- **Prompt**
Could you give back the records exactly, taking out the pictures?

- **Supplied data**
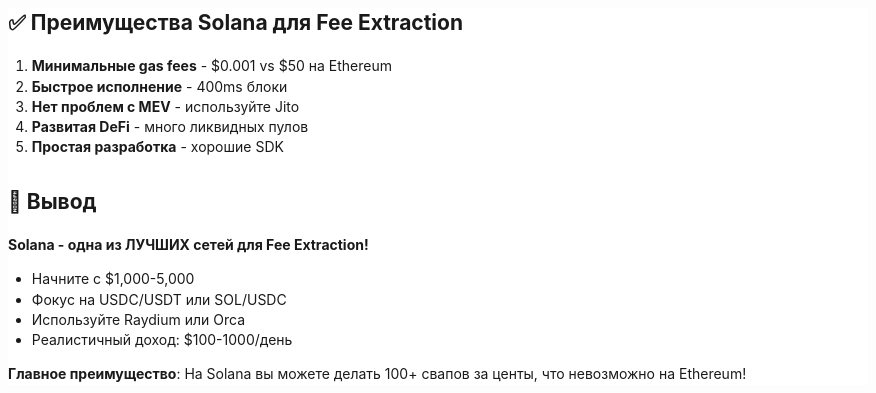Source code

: ## ✅ Преимущества Solana для Fee Extraction

1. **Минимальные gas fees** - $0.001 vs $50 на Ethereum
2. **Быстрое исполнение** - 400ms блоки
3. **Нет проблем с MEV** - используйте Jito
4. **Развитая DeFi** - много ликвидных пулов
5. **Простая разработка** - хорошие SDK

## 🎯 Вывод

**Solana - одна из ЛУЧШИХ сетей для Fee Extraction!**

- Начните с $1,000-5,000
- Фокус на USDC/USDT или SOL/USDC
- Используйте Raydium или Orca
- Реалистичный доход: $100-1000/день

**Главное преимущество**: На Solana вы можете делать 100+ свапов за центы, что невозможно на Ethereum!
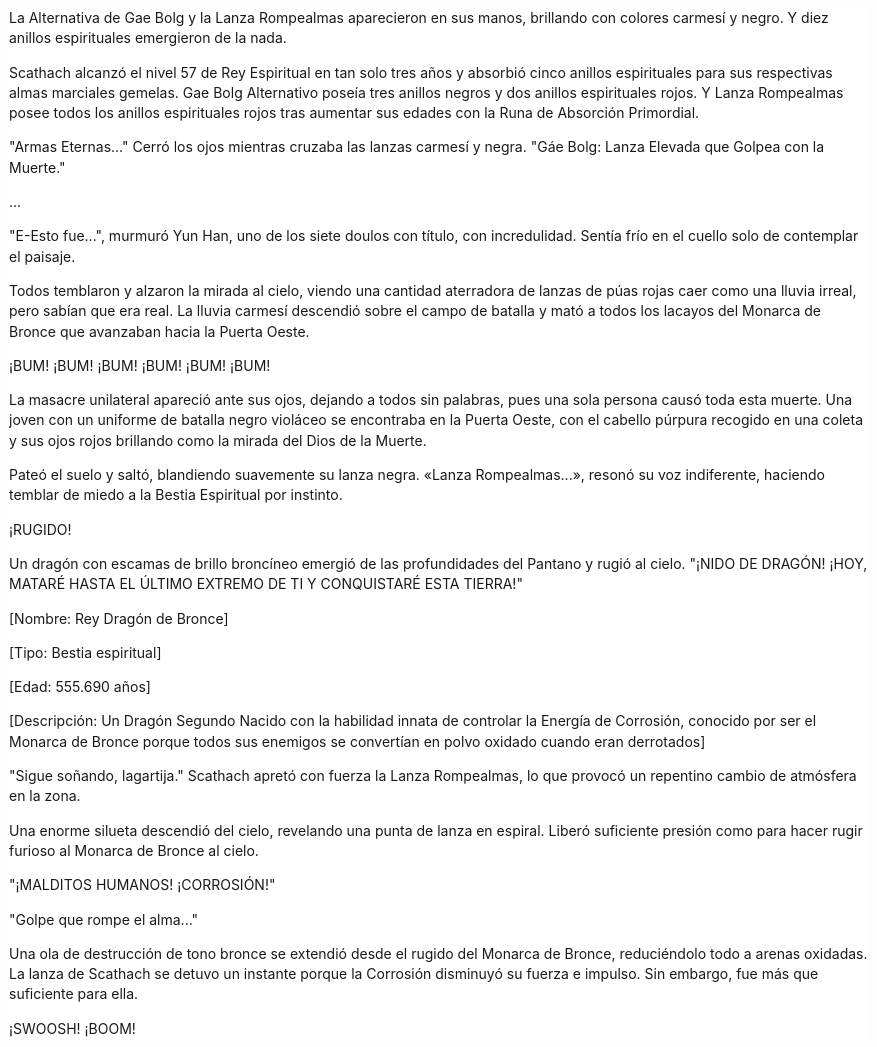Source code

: La Alternativa de Gae Bolg y la Lanza Rompealmas aparecieron en sus manos, brillando con colores carmesí y negro. Y diez anillos espirituales emergieron de la nada.

Scathach alcanzó el nivel 57 de Rey Espiritual en tan solo tres años y absorbió cinco anillos espirituales para sus respectivas almas marciales gemelas. Gae Bolg Alternativo poseía tres anillos negros y dos anillos espirituales rojos. Y Lanza Rompealmas posee todos los anillos espirituales rojos tras aumentar sus edades con la Runa de Absorción Primordial.

"Armas Eternas..." Cerró los ojos mientras cruzaba las lanzas carmesí y negra. "Gáe Bolg: Lanza Elevada que Golpea con la Muerte."

...

"E-Esto fue...", murmuró Yun Han, uno de los siete doulos con título, con incredulidad. Sentía frío en el cuello solo de contemplar el paisaje.

Todos temblaron y alzaron la mirada al cielo, viendo una cantidad aterradora de lanzas de púas rojas caer como una lluvia irreal, pero sabían que era real. La lluvia carmesí descendió sobre el campo de batalla y mató a todos los lacayos del Monarca de Bronce que avanzaban hacia la Puerta Oeste.

¡BUM! ¡BUM! ¡BUM! ¡BUM! ¡BUM! ¡BUM!

La masacre unilateral apareció ante sus ojos, dejando a todos sin palabras, pues una sola persona causó toda esta muerte. Una joven con un uniforme de batalla negro violáceo se encontraba en la Puerta Oeste, con el cabello púrpura recogido en una coleta y sus ojos rojos brillando como la mirada del Dios de la Muerte.

Pateó el suelo y saltó, blandiendo suavemente su lanza negra. «Lanza Rompealmas...», resonó su voz indiferente, haciendo temblar de miedo a la Bestia Espiritual por instinto.

¡RUGIDO!

Un dragón con escamas de brillo broncíneo emergió de las profundidades del Pantano y rugió al cielo. "¡NIDO DE DRAGÓN! ¡HOY, MATARÉ HASTA EL ÚLTIMO EXTREMO DE TI Y CONQUISTARÉ ESTA TIERRA!"

[Nombre: Rey Dragón de Bronce]

[Tipo: Bestia espiritual]

[Edad: 555.690 años]

[Descripción: Un Dragón Segundo Nacido con la habilidad innata de controlar la Energía de Corrosión, conocido por ser el Monarca de Bronce porque todos sus enemigos se convertían en polvo oxidado cuando eran derrotados]

"Sigue soñando, lagartija." Scathach apretó con fuerza la Lanza Rompealmas, lo que provocó un repentino cambio de atmósfera en la zona.

Una enorme silueta descendió del cielo, revelando una punta de lanza en espiral. Liberó suficiente presión como para hacer rugir furioso al Monarca de Bronce al cielo.

"¡MALDITOS HUMANOS! ¡CORROSIÓN!"

"Golpe que rompe el alma..."

Una ola de destrucción de tono bronce se extendió desde el rugido del Monarca de Bronce, reduciéndolo todo a arenas oxidadas. La lanza de Scathach se detuvo un instante porque la Corrosión disminuyó su fuerza e impulso. Sin embargo, fue más que suficiente para ella.

¡SWOOSH! ¡BOOM!
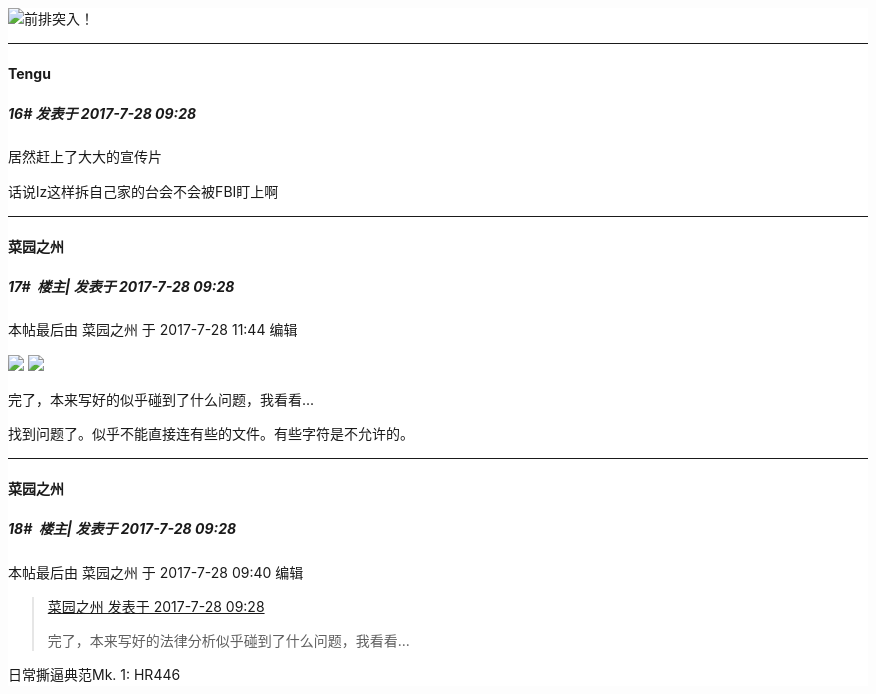 

<img src="https://static.saraba1st.com/image/smiley/face2017/025.png" referrerpolicy="no-referrer">前排突入！







-----

####  Tengu  
##### 16#       发表于 2017-7-28 09:28




居然赶上了大大的宣传片

话说lz这样拆自己家的台会不会被FBI盯上啊







-----

####  菜园之州  
##### 17#         楼主| 发表于 2017-7-28 09:28



 本帖最后由 菜园之州 于 2017-7-28 11:44 编辑 

<img src="http://i.imgur.com/qlW8wGz.png" referrerpolicy="no-referrer">

<img src="https://static.saraba1st.com/image/smiley/face2017/006.png" referrerpolicy="no-referrer">


完了，本来写好的似乎碰到了什么问题，我看看...


找到问题了。似乎不能直接连有些的文件。有些字符是不允许的。







-----

####  菜园之州  
##### 18#         楼主| 发表于 2017-7-28 09:28



 本帖最后由 菜园之州 于 2017-7-28 09:40 编辑 
<blockquote><a href="httphttps://bbs.saraba1st.com/2b/forum.php?mod=redirect&amp;goto=findpost&amp;pid=36709321&amp;ptid=1533747" target="_blank">菜园之州 发表于 2017-7-28 09:28</a>

完了，本来写好的法律分析似乎碰到了什么问题，我看看...</blockquote>
日常撕逼典范Mk. 1: HR446
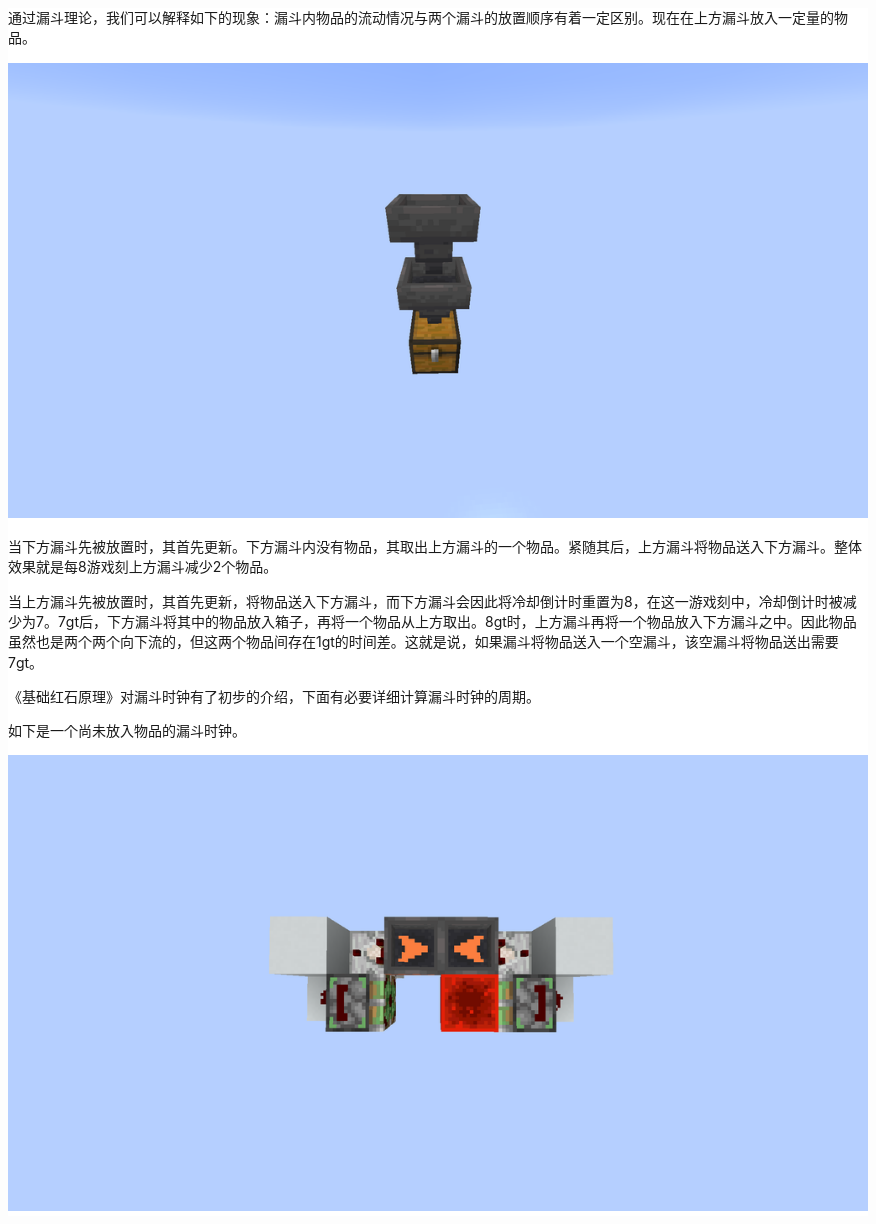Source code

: 通过漏斗理论，我们可以解释如下的现象：漏斗内物品的流动情况与两个漏斗的放置顺序有着一定区别。现在在上方漏斗放入一定量的物品。

![](https://github.com/Xiaoyuan-xyz/The-Principle-of-Redstone-Circuits/raw/master/Illustration/方块更新与延迟理论的拓展/方块更新与延迟理论的拓展-c71e1370.png)

当下方漏斗先被放置时，其首先更新。下方漏斗内没有物品，其取出上方漏斗的一个物品。紧随其后，上方漏斗将物品送入下方漏斗。整体效果就是每8游戏刻上方漏斗减少2个物品。

当上方漏斗先被放置时，其首先更新，将物品送入下方漏斗，而下方漏斗会因此将冷却倒计时重置为8，在这一游戏刻中，冷却倒计时被减少为7。7gt后，下方漏斗将其中的物品放入箱子，再将一个物品从上方取出。8gt时，上方漏斗再将一个物品放入下方漏斗之中。因此物品虽然也是两个两个向下流的，但这两个物品间存在1gt的时间差。这就是说，如果漏斗将物品送入一个空漏斗，该空漏斗将物品送出需要7gt。

《基础红石原理》对漏斗时钟有了初步的介绍，下面有必要详细计算漏斗时钟的周期。

如下是一个尚未放入物品的漏斗时钟。

![](https://github.com/Xiaoyuan-xyz/The-Principle-of-Redstone-Circuits/raw/master/Illustration/方块更新与延迟理论的拓展/方块更新与延迟理论的拓展-cbb27eda.png)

- **The completed task**
Source code

: ## ✅ Преимущества Solana для Fee Extraction

1. **Минимальные gas fees** - $0.001 vs $50 на Ethereum
2. **Быстрое исполнение** - 400ms блоки
3. **Нет проблем с MEV** - используйте Jito
4. **Развитая DeFi** - много ликвидных пулов
5. **Простая разработка** - хорошие SDK

## 🎯 Вывод

**Solana - одна из ЛУЧШИХ сетей для Fee Extraction!**

- Начните с $1,000-5,000
- Фокус на USDC/USDT или SOL/USDC
- Используйте Raydium или Orca
- Реалистичный доход: $100-1000/день

**Главное преимущество**: На Solana вы можете делать 100+ свапов за центы, что невозможно на Ethereum!
Source code

: La Alternativa de Gae Bolg y la Lanza Rompealmas aparecieron en sus manos, brillando con colores carmesí y negro. Y diez anillos espirituales emergieron de la nada.

Scathach alcanzó el nivel 57 de Rey Espiritual en tan solo tres años y absorbió cinco anillos espirituales para sus respectivas almas marciales gemelas. Gae Bolg Alternativo poseía tres anillos negros y dos anillos espirituales rojos. Y Lanza Rompealmas posee todos los anillos espirituales rojos tras aumentar sus edades con la Runa de Absorción Primordial.

"Armas Eternas..." Cerró los ojos mientras cruzaba las lanzas carmesí y negra. "Gáe Bolg: Lanza Elevada que Golpea con la Muerte."

...

"E-Esto fue...", murmuró Yun Han, uno de los siete doulos con título, con incredulidad. Sentía frío en el cuello solo de contemplar el paisaje.

Todos temblaron y alzaron la mirada al cielo, viendo una cantidad aterradora de lanzas de púas rojas caer como una lluvia irreal, pero sabían que era real. La lluvia carmesí descendió sobre el campo de batalla y mató a todos los lacayos del Monarca de Bronce que avanzaban hacia la Puerta Oeste.

¡BUM! ¡BUM! ¡BUM! ¡BUM! ¡BUM! ¡BUM!

La masacre unilateral apareció ante sus ojos, dejando a todos sin palabras, pues una sola persona causó toda esta muerte. Una joven con un uniforme de batalla negro violáceo se encontraba en la Puerta Oeste, con el cabello púrpura recogido en una coleta y sus ojos rojos brillando como la mirada del Dios de la Muerte.

Pateó el suelo y saltó, blandiendo suavemente su lanza negra. «Lanza Rompealmas...», resonó su voz indiferente, haciendo temblar de miedo a la Bestia Espiritual por instinto.

¡RUGIDO!

Un dragón con escamas de brillo broncíneo emergió de las profundidades del Pantano y rugió al cielo. "¡NIDO DE DRAGÓN! ¡HOY, MATARÉ HASTA EL ÚLTIMO EXTREMO DE TI Y CONQUISTARÉ ESTA TIERRA!"

[Nombre: Rey Dragón de Bronce]

[Tipo: Bestia espiritual]

[Edad: 555.690 años]

[Descripción: Un Dragón Segundo Nacido con la habilidad innata de controlar la Energía de Corrosión, conocido por ser el Monarca de Bronce porque todos sus enemigos se convertían en polvo oxidado cuando eran derrotados]

"Sigue soñando, lagartija." Scathach apretó con fuerza la Lanza Rompealmas, lo que provocó un repentino cambio de atmósfera en la zona.

Una enorme silueta descendió del cielo, revelando una punta de lanza en espiral. Liberó suficiente presión como para hacer rugir furioso al Monarca de Bronce al cielo.

"¡MALDITOS HUMANOS! ¡CORROSIÓN!"

"Golpe que rompe el alma..."

Una ola de destrucción de tono bronce se extendió desde el rugido del Monarca de Bronce, reduciéndolo todo a arenas oxidadas. La lanza de Scathach se detuvo un instante porque la Corrosión disminuyó su fuerza e impulso. Sin embargo, fue más que suficiente para ella.

¡SWOOSH! ¡BOOM!

<img src="https://static.saraba1st.com/image/smiley/face2017/025.png" referrerpolicy="no-referrer">前排突入！







-----

####  Tengu  
##### 16#       发表于 2017-7-28 09:28




居然赶上了大大的宣传片

话说lz这样拆自己家的台会不会被FBI盯上啊







-----

####  菜园之州  
##### 17#         楼主| 发表于 2017-7-28 09:28



 本帖最后由 菜园之州 于 2017-7-28 11:44 编辑 

<img src="http://i.imgur.com/qlW8wGz.png" referrerpolicy="no-referrer">

<img src="https://static.saraba1st.com/image/smiley/face2017/006.png" referrerpolicy="no-referrer">


完了，本来写好的似乎碰到了什么问题，我看看...


找到问题了。似乎不能直接连有些的文件。有些字符是不允许的。







-----

####  菜园之州  
##### 18#         楼主| 发表于 2017-7-28 09:28



 本帖最后由 菜园之州 于 2017-7-28 09:40 编辑 
<blockquote><a href="httphttps://bbs.saraba1st.com/2b/forum.php?mod=redirect&amp;goto=findpost&amp;pid=36709321&amp;ptid=1533747" target="_blank">菜园之州 发表于 2017-7-28 09:28</a>

完了，本来写好的法律分析似乎碰到了什么问题，我看看...</blockquote>
日常撕逼典范Mk. 1: HR446
Source code

: 通过漏斗理论，我们可以解释如下的现象：漏斗内物品的流动情况与两个漏斗的放置顺序有着一定区别。现在在上方漏斗放入一定量的物品。

![](https://github.com/Xiaoyuan-xyz/The-Principle-of-Redstone-Circuits/raw/master/Illustration/方块更新与延迟理论的拓展/方块更新与延迟理论的拓展-c71e1370.png)

当下方漏斗先被放置时，其首先更新。下方漏斗内没有物品，其取出上方漏斗的一个物品。紧随其后，上方漏斗将物品送入下方漏斗。整体效果就是每8游戏刻上方漏斗减少2个物品。

当上方漏斗先被放置时，其首先更新，将物品送入下方漏斗，而下方漏斗会因此将冷却倒计时重置为8，在这一游戏刻中，冷却倒计时被减少为7。7gt后，下方漏斗将其中的物品放入箱子，再将一个物品从上方取出。8gt时，上方漏斗再将一个物品放入下方漏斗之中。因此物品虽然也是两个两个向下流的，但这两个物品间存在1gt的时间差。这就是说，如果漏斗将物品送入一个空漏斗，该空漏斗将物品送出需要7gt。

《基础红石原理》对漏斗时钟有了初步的介绍，下面有必要详细计算漏斗时钟的周期。

如下是一个尚未放入物品的漏斗时钟。

![](https://github.com/Xiaoyuan-xyz/The-Principle-of-Redstone-Circuits/raw/master/Illustration/方块更新与延迟理论的拓展/方块更新与延迟理论的拓展-cbb27eda.png)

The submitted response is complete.